→ **Brief**
The full listing, written out exactly and without images, is the expected result.

→ **Input data**
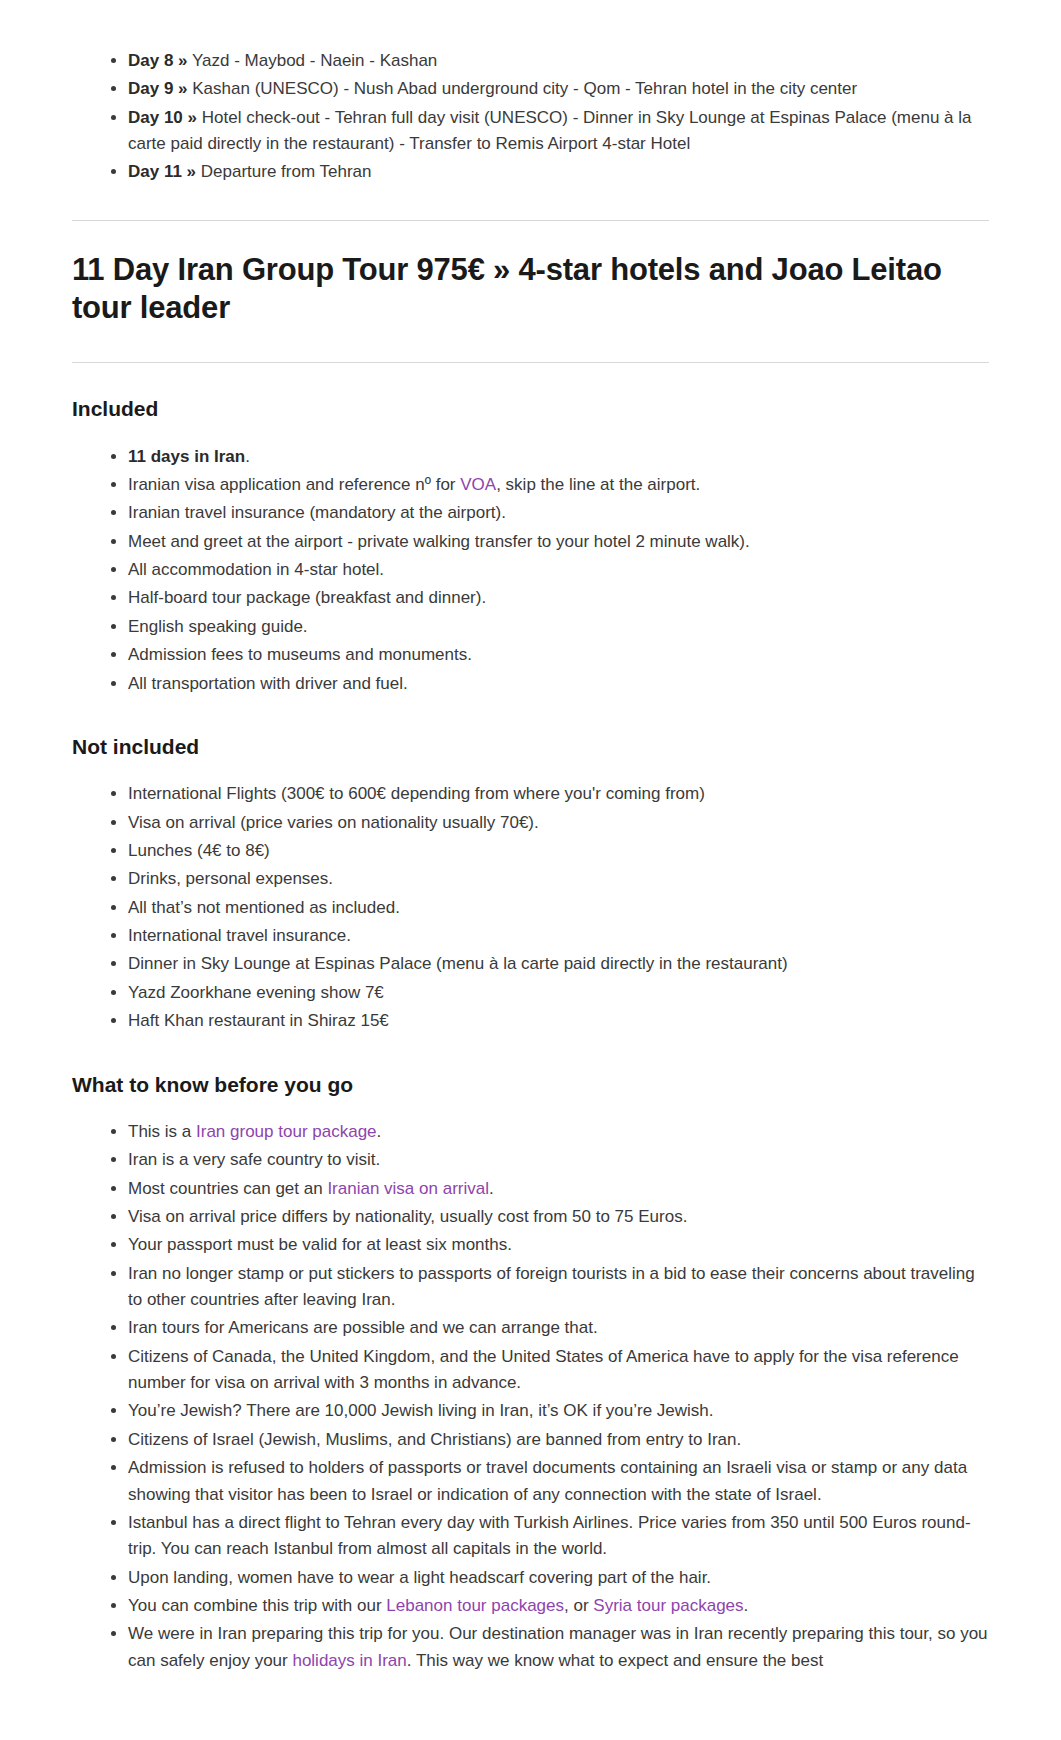Day 8 » Yazd - Maybod - Naein - Kashan
Day 9 » Kashan (UNESCO) - Nush Abad underground city - Qom - Tehran hotel in the city center
Day 10 » Hotel check-out - Tehran full day visit (UNESCO) - Dinner in Sky Lounge at Espinas Palace (menu à la carte paid directly in the restaurant) - Transfer to Remis Airport 4-star Hotel
Day 11 » Departure from Tehran
11 Day Iran Group Tour 975€ » 4-star hotels and Joao Leitao tour leader
Included
11 days in Iran.
Iranian visa application and reference nº for VOA, skip the line at the airport.
Iranian travel insurance (mandatory at the airport).
Meet and greet at the airport - private walking transfer to your hotel 2 minute walk).
All accommodation in 4-star hotel.
Half-board tour package (breakfast and dinner).
English speaking guide.
Admission fees to museums and monuments.
All transportation with driver and fuel.
Not included
International Flights (300€ to 600€ depending from where you'r coming from)
Visa on arrival (price varies on nationality usually 70€).
Lunches (4€ to 8€)
Drinks, personal expenses.
All that’s not mentioned as included.
International travel insurance.
Dinner in Sky Lounge at Espinas Palace (menu à la carte paid directly in the restaurant)
Yazd Zoorkhane evening show 7€
Haft Khan restaurant in Shiraz 15€
What to know before you go
This is a Iran group tour package.
Iran is a very safe country to visit.
Most countries can get an Iranian visa on arrival.
Visa on arrival price differs by nationality, usually cost from 50 to 75 Euros.
Your passport must be valid for at least six months.
Iran no longer stamp or put stickers to passports of foreign tourists in a bid to ease their concerns about traveling to other countries after leaving Iran.
Iran tours for Americans are possible and we can arrange that.
Citizens of Canada, the United Kingdom, and the United States of America have to apply for the visa reference number for visa on arrival with 3 months in advance.
You’re Jewish? There are 10,000 Jewish living in Iran, it’s OK if you’re Jewish.
Citizens of Israel (Jewish, Muslims, and Christians) are banned from entry to Iran.
Admission is refused to holders of passports or travel documents containing an Israeli visa or stamp or any data showing that visitor has been to Israel or indication of any connection with the state of Israel.
Istanbul has a direct flight to Tehran every day with Turkish Airlines. Price varies from 350 until 500 Euros round-trip. You can reach Istanbul from almost all capitals in the world.
Upon landing, women have to wear a light headscarf covering part of the hair.
You can combine this trip with our Lebanon tour packages, or Syria tour packages.
We were in Iran preparing this trip for you. Our destination manager was in Iran recently preparing this tour, so you can safely enjoy your holidays in Iran. This way we know what to expect and ensure the best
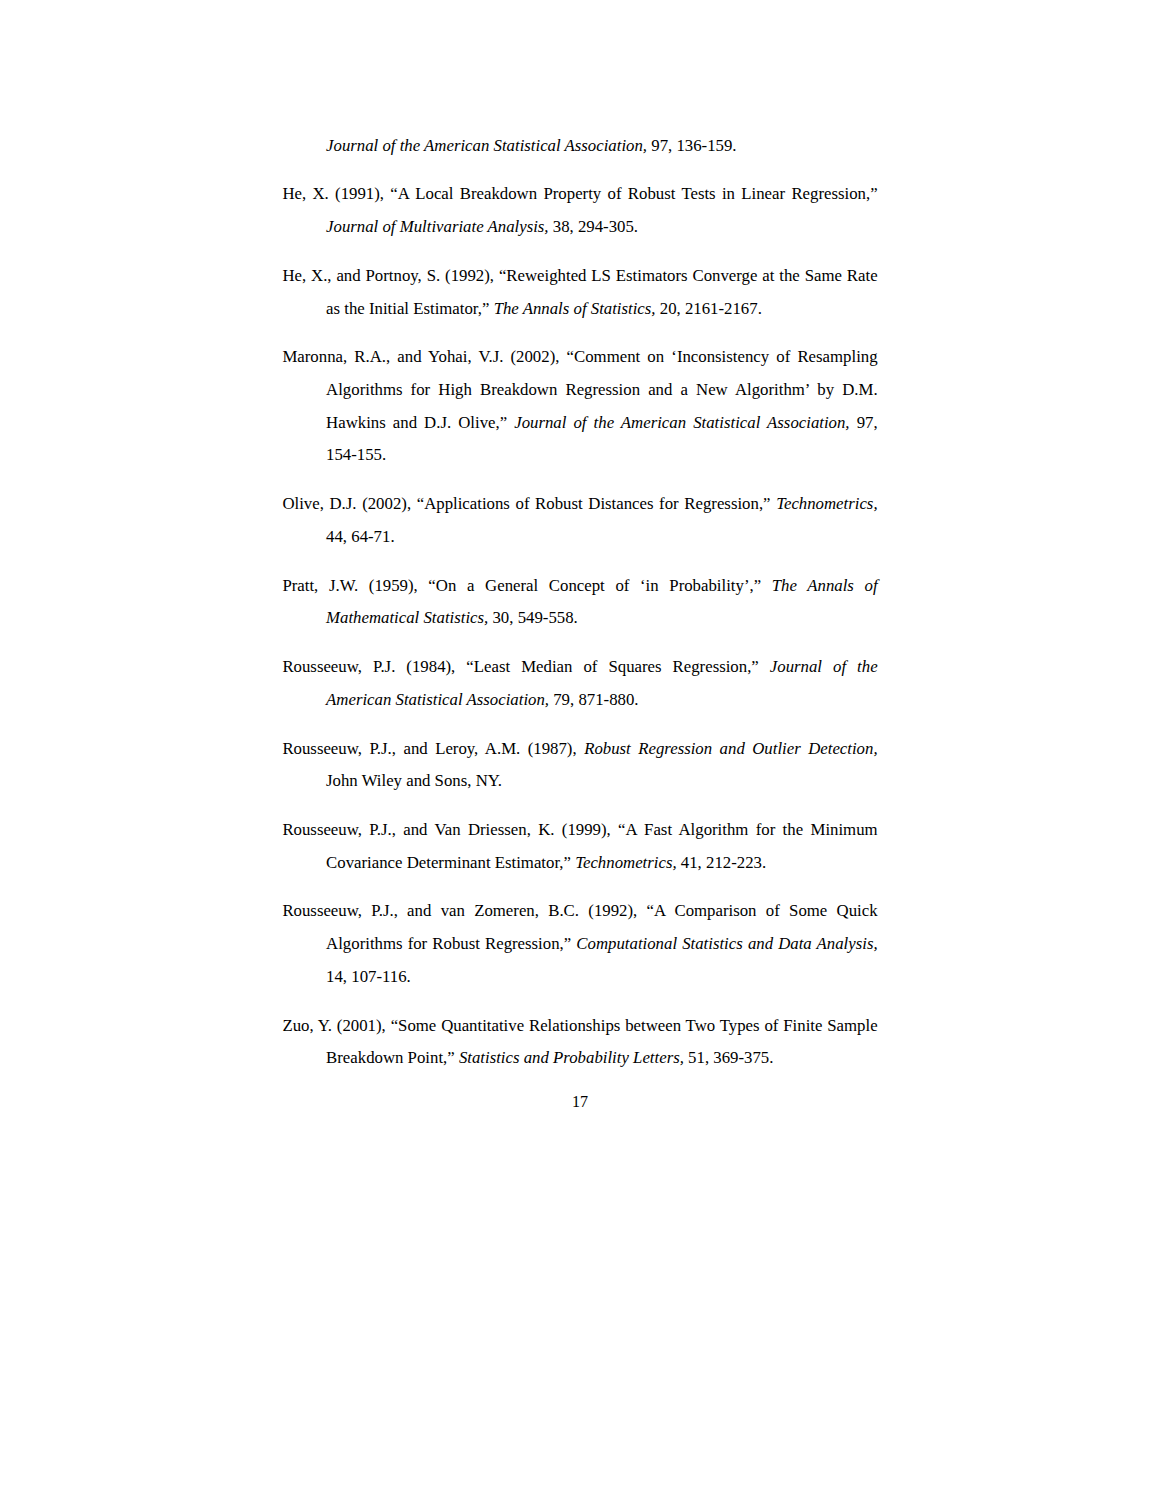Journal of the American Statistical Association, 97, 136-159.
He, X. (1991), “A Local Breakdown Property of Robust Tests in Linear Regression,” Journal of Multivariate Analysis, 38, 294-305.
He, X., and Portnoy, S. (1992), “Reweighted LS Estimators Converge at the Same Rate as the Initial Estimator,” The Annals of Statistics, 20, 2161-2167.
Maronna, R.A., and Yohai, V.J. (2002), “Comment on ‘Inconsistency of Resampling Algorithms for High Breakdown Regression and a New Algorithm’ by D.M. Hawkins and D.J. Olive,” Journal of the American Statistical Association, 97, 154-155.
Olive, D.J. (2002), “Applications of Robust Distances for Regression,” Technometrics, 44, 64-71.
Pratt, J.W. (1959), “On a General Concept of ‘in Probability’,” The Annals of Mathematical Statistics, 30, 549-558.
Rousseeuw, P.J. (1984), “Least Median of Squares Regression,” Journal of the American Statistical Association, 79, 871-880.
Rousseeuw, P.J., and Leroy, A.M. (1987), Robust Regression and Outlier Detection, John Wiley and Sons, NY.
Rousseeuw, P.J., and Van Driessen, K. (1999), “A Fast Algorithm for the Minimum Covariance Determinant Estimator,” Technometrics, 41, 212-223.
Rousseeuw, P.J., and van Zomeren, B.C. (1992), “A Comparison of Some Quick Algorithms for Robust Regression,” Computational Statistics and Data Analysis, 14, 107-116.
Zuo, Y. (2001), “Some Quantitative Relationships between Two Types of Finite Sample Breakdown Point,” Statistics and Probability Letters, 51, 369-375.
17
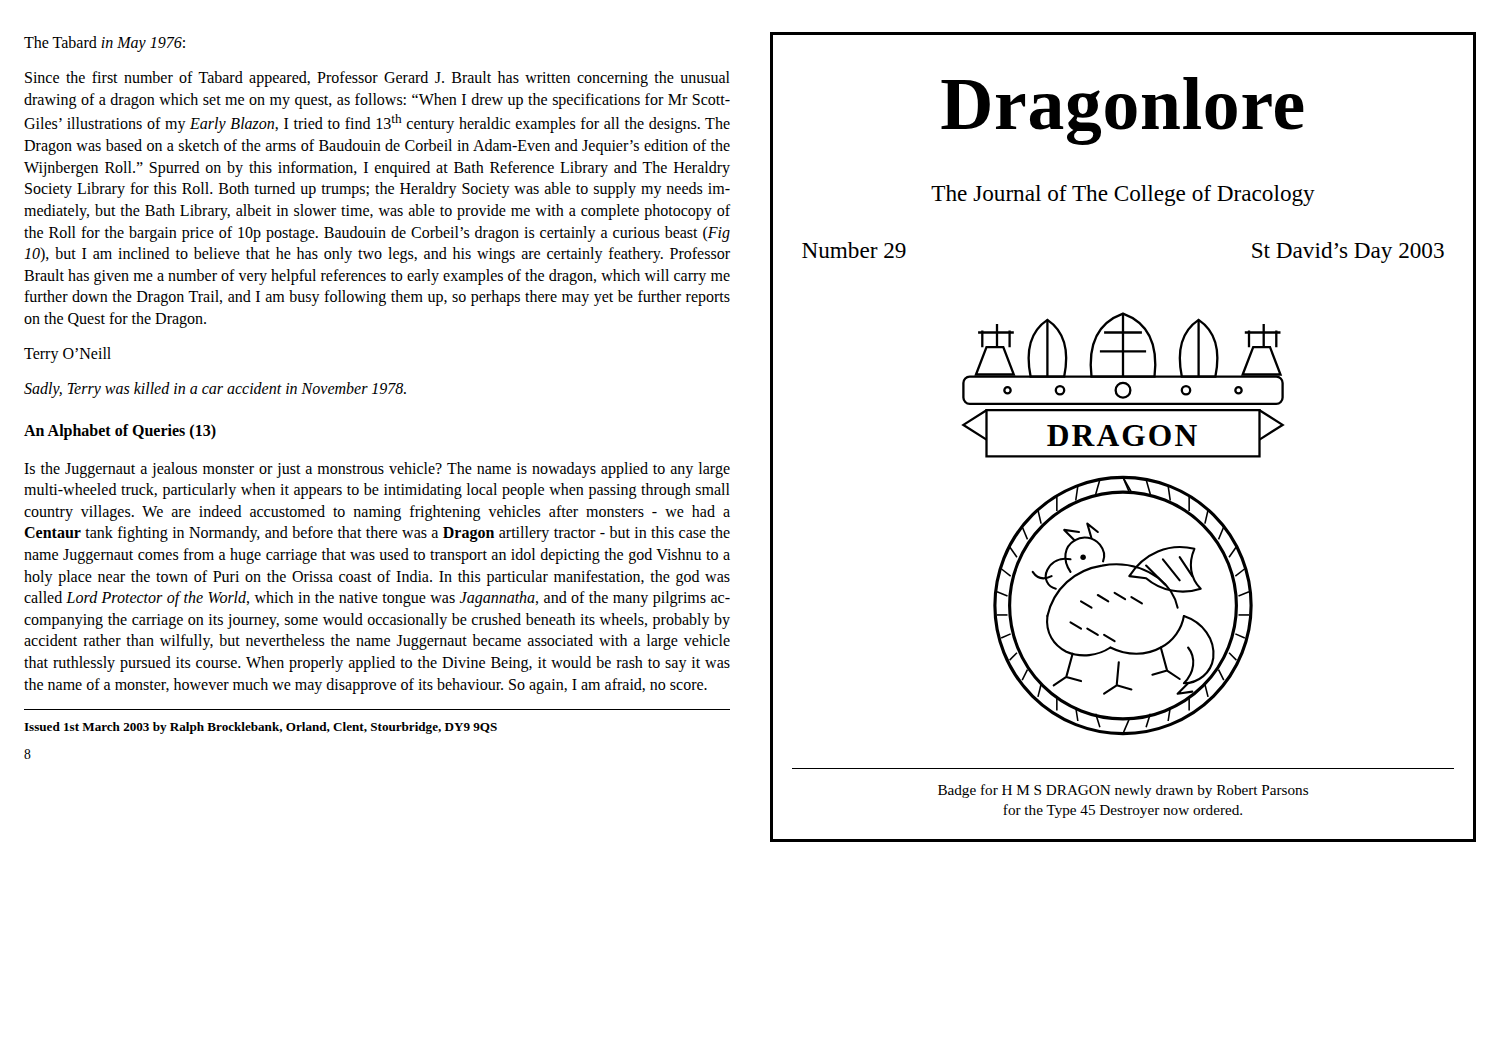The Tabard in May 1976:
Since the first number of Tabard appeared, Professor Gerard J. Brault has written concerning the unusual drawing of a dragon which set me on my quest, as follows: “When I drew up the specifications for Mr Scott-Giles’ illustrations of my Early Blazon, I tried to find 13th century heraldic examples for all the designs. The Dragon was based on a sketch of the arms of Baudouin de Corbeil in Adam-Even and Jequier’s edition of the Wijnbergen Roll.” Spurred on by this information, I enquired at Bath Reference Library and The Heraldry Society Library for this Roll. Both turned up trumps; the Heraldry Society was able to supply my needs immediately, but the Bath Library, albeit in slower time, was able to provide me with a complete photocopy of the Roll for the bargain price of 10p postage. Baudouin de Corbeil’s dragon is certainly a curious beast (Fig 10), but I am inclined to believe that he has only two legs, and his wings are certainly feathery. Professor Brault has given me a number of very helpful references to early examples of the dragon, which will carry me further down the Dragon Trail, and I am busy following them up, so perhaps there may yet be further reports on the Quest for the Dragon.
Terry O’Neill
Sadly, Terry was killed in a car accident in November 1978.
An Alphabet of Queries (13)
Is the Juggernaut a jealous monster or just a monstrous vehicle? The name is nowadays applied to any large multi-wheeled truck, particularly when it appears to be intimidating local people when passing through small country villages. We are indeed accustomed to naming frightening vehicles after monsters - we had a Centaur tank fighting in Normandy, and before that there was a Dragon artillery tractor - but in this case the name Juggernaut comes from a huge carriage that was used to transport an idol depicting the god Vishnu to a holy place near the town of Puri on the Orissa coast of India. In this particular manifestation, the god was called Lord Protector of the World, which in the native tongue was Jagannatha, and of the many pilgrims accompanying the carriage on its journey, some would occasionally be crushed beneath its wheels, probably by accident rather than wilfully, but nevertheless the name Juggernaut became associated with a large vehicle that ruthlessly pursued its course. When properly applied to the Divine Being, it would be rash to say it was the name of a monster, however much we may disapprove of its behaviour. So again, I am afraid, no score.
Issued 1st March 2003 by Ralph Brocklebank, Orland, Clent, Stourbridge, DY9 9QS
8
Dragonlore
The Journal of The College of Dracology
Number 29 St David’s Day 2003
Badge for H M S Dragon A naval crown above a scroll inscribed DRAGON, with a dragon passant within a rope circlet. DRAGON
Badge for H M S DRAGON newly drawn by Robert Parsons
for the Type 45 Destroyer now ordered.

→ **Exercise output**
Day 8 » Yazd - Maybod - Naein - Kashan
Day 9 » Kashan (UNESCO) - Nush Abad underground city - Qom - Tehran hotel in the city center
Day 10 » Hotel check-out - Tehran full day visit (UNESCO) - Dinner in Sky Lounge at Espinas Palace (menu à la carte paid directly in the restaurant) - Transfer to Remis Airport 4-star Hotel
Day 11 » Departure from Tehran
11 Day Iran Group Tour 975€ » 4-star hotels and Joao Leitao tour leader
Included
11 days in Iran.
Iranian visa application and reference nº for VOA, skip the line at the airport.
Iranian travel insurance (mandatory at the airport).
Meet and greet at the airport - private walking transfer to your hotel 2 minute walk).
All accommodation in 4-star hotel.
Half-board tour package (breakfast and dinner).
English speaking guide.
Admission fees to museums and monuments.
All transportation with driver and fuel.
Not included
International Flights (300€ to 600€ depending from where you'r coming from)
Visa on arrival (price varies on nationality usually 70€).
Lunches (4€ to 8€)
Drinks, personal expenses.
All that’s not mentioned as included.
International travel insurance.
Dinner in Sky Lounge at Espinas Palace (menu à la carte paid directly in the restaurant)
Yazd Zoorkhane evening show 7€
Haft Khan restaurant in Shiraz 15€
What to know before you go
This is a Iran group tour package.
Iran is a very safe country to visit.
Most countries can get an Iranian visa on arrival.
Visa on arrival price differs by nationality, usually cost from 50 to 75 Euros.
Your passport must be valid for at least six months.
Iran no longer stamp or put stickers to passports of foreign tourists in a bid to ease their concerns about traveling to other countries after leaving Iran.
Iran tours for Americans are possible and we can arrange that.
Citizens of Canada, the United Kingdom, and the United States of America have to apply for the visa reference number for visa on arrival with 3 months in advance.
You’re Jewish? There are 10,000 Jewish living in Iran, it’s OK if you’re Jewish.
Citizens of Israel (Jewish, Muslims, and Christians) are banned from entry to Iran.
Admission is refused to holders of passports or travel documents containing an Israeli visa or stamp or any data showing that visitor has been to Israel or indication of any connection with the state of Israel.
Istanbul has a direct flight to Tehran every day with Turkish Airlines. Price varies from 350 until 500 Euros round-trip. You can reach Istanbul from almost all capitals in the world.
Upon landing, women have to wear a light headscarf covering part of the hair.
You can combine this trip with our Lebanon tour packages, or Syria tour packages.
We were in Iran preparing this trip for you. Our destination manager was in Iran recently preparing this tour, so you can safely enjoy your holidays in Iran. This way we know what to expect and ensure the best
Journal of the American Statistical Association, 97, 136-159.
He, X. (1991), “A Local Breakdown Property of Robust Tests in Linear Regression,” Journal of Multivariate Analysis, 38, 294-305.
He, X., and Portnoy, S. (1992), “Reweighted LS Estimators Converge at the Same Rate as the Initial Estimator,” The Annals of Statistics, 20, 2161-2167.
Maronna, R.A., and Yohai, V.J. (2002), “Comment on ‘Inconsistency of Resampling Algorithms for High Breakdown Regression and a New Algorithm’ by D.M. Hawkins and D.J. Olive,” Journal of the American Statistical Association, 97, 154-155.
Olive, D.J. (2002), “Applications of Robust Distances for Regression,” Technometrics, 44, 64-71.
Pratt, J.W. (1959), “On a General Concept of ‘in Probability’,” The Annals of Mathematical Statistics, 30, 549-558.
Rousseeuw, P.J. (1984), “Least Median of Squares Regression,” Journal of the American Statistical Association, 79, 871-880.
Rousseeuw, P.J., and Leroy, A.M. (1987), Robust Regression and Outlier Detection, John Wiley and Sons, NY.
Rousseeuw, P.J., and Van Driessen, K. (1999), “A Fast Algorithm for the Minimum Covariance Determinant Estimator,” Technometrics, 41, 212-223.
Rousseeuw, P.J., and van Zomeren, B.C. (1992), “A Comparison of Some Quick Algorithms for Robust Regression,” Computational Statistics and Data Analysis, 14, 107-116.
Zuo, Y. (2001), “Some Quantitative Relationships between Two Types of Finite Sample Breakdown Point,” Statistics and Probability Letters, 51, 369-375.
17
The Tabard in May 1976:
Since the first number of Tabard appeared, Professor Gerard J. Brault has written concerning the unusual drawing of a dragon which set me on my quest, as follows: “When I drew up the specifications for Mr Scott-Giles’ illustrations of my Early Blazon, I tried to find 13th century heraldic examples for all the designs. The Dragon was based on a sketch of the arms of Baudouin de Corbeil in Adam-Even and Jequier’s edition of the Wijnbergen Roll.” Spurred on by this information, I enquired at Bath Reference Library and The Heraldry Society Library for this Roll. Both turned up trumps; the Heraldry Society was able to supply my needs immediately, but the Bath Library, albeit in slower time, was able to provide me with a complete photocopy of the Roll for the bargain price of 10p postage. Baudouin de Corbeil’s dragon is certainly a curious beast (Fig 10), but I am inclined to believe that he has only two legs, and his wings are certainly feathery. Professor Brault has given me a number of very helpful references to early examples of the dragon, which will carry me further down the Dragon Trail, and I am busy following them up, so perhaps there may yet be further reports on the Quest for the Dragon.
Terry O’Neill
Sadly, Terry was killed in a car accident in November 1978.
An Alphabet of Queries (13)
Is the Juggernaut a jealous monster or just a monstrous vehicle? The name is nowadays applied to any large multi-wheeled truck, particularly when it appears to be intimidating local people when passing through small country villages. We are indeed accustomed to naming frightening vehicles after monsters - we had a Centaur tank fighting in Normandy, and before that there was a Dragon artillery tractor - but in this case the name Juggernaut comes from a huge carriage that was used to transport an idol depicting the god Vishnu to a holy place near the town of Puri on the Orissa coast of India. In this particular manifestation, the god was called Lord Protector of the World, which in the native tongue was Jagannatha, and of the many pilgrims accompanying the carriage on its journey, some would occasionally be crushed beneath its wheels, probably by accident rather than wilfully, but nevertheless the name Juggernaut became associated with a large vehicle that ruthlessly pursued its course. When properly applied to the Divine Being, it would be rash to say it was the name of a monster, however much we may disapprove of its behaviour. So again, I am afraid, no score.
Issued 1st March 2003 by Ralph Brocklebank, Orland, Clent, Stourbridge, DY9 9QS
8
Dragonlore
The Journal of The College of Dracology
Number 29 St David’s Day 2003
Badge for H M S Dragon A naval crown above a scroll inscribed DRAGON, with a dragon passant within a rope circlet. DRAGON
Badge for H M S DRAGON newly drawn by Robert Parsons
for the Type 45 Destroyer now ordered.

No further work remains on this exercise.